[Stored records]
· · · · ·

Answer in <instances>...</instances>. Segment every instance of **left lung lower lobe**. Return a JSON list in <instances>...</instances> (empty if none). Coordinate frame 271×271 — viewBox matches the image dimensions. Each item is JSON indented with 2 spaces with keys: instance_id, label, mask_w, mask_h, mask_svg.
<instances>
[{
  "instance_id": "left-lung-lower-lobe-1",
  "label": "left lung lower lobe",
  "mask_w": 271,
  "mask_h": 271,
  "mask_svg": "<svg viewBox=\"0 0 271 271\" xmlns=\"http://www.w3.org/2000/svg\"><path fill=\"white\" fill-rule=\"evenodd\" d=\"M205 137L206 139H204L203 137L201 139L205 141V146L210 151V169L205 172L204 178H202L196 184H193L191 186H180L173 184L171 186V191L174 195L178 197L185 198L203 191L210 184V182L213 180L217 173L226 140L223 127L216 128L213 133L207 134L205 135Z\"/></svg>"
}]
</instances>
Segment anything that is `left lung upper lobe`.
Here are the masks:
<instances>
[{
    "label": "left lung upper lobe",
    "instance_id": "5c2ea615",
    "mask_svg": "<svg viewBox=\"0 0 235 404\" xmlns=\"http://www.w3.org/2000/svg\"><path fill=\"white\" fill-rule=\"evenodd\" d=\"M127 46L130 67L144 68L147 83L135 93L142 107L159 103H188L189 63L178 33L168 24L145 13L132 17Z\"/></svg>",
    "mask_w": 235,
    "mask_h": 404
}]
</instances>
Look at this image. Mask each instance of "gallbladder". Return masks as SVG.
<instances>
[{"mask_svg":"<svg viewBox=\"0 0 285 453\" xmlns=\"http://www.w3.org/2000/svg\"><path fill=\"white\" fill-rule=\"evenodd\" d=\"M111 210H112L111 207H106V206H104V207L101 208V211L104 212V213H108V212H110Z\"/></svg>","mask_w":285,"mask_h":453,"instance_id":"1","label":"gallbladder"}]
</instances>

· · · · ·

→ **To do**:
Pick out each line in the rows above that contains the word "label" and copy those lines.

→ **Final answer**:
Answer in <instances>...</instances>. Segment every instance of **left lung lower lobe**. Return a JSON list in <instances>...</instances> (empty if none). Coordinate frame 271×271 — viewBox matches the image dimensions. Each item is JSON indented with 2 spaces with keys: instance_id, label, mask_w, mask_h, mask_svg.
  "label": "left lung lower lobe",
    "label": "left lung upper lobe",
[{"mask_svg":"<svg viewBox=\"0 0 285 453\" xmlns=\"http://www.w3.org/2000/svg\"><path fill=\"white\" fill-rule=\"evenodd\" d=\"M111 210H112L111 207H106V206H104V207L101 208V211L104 212V213H108V212H110Z\"/></svg>","mask_w":285,"mask_h":453,"instance_id":"1","label":"gallbladder"}]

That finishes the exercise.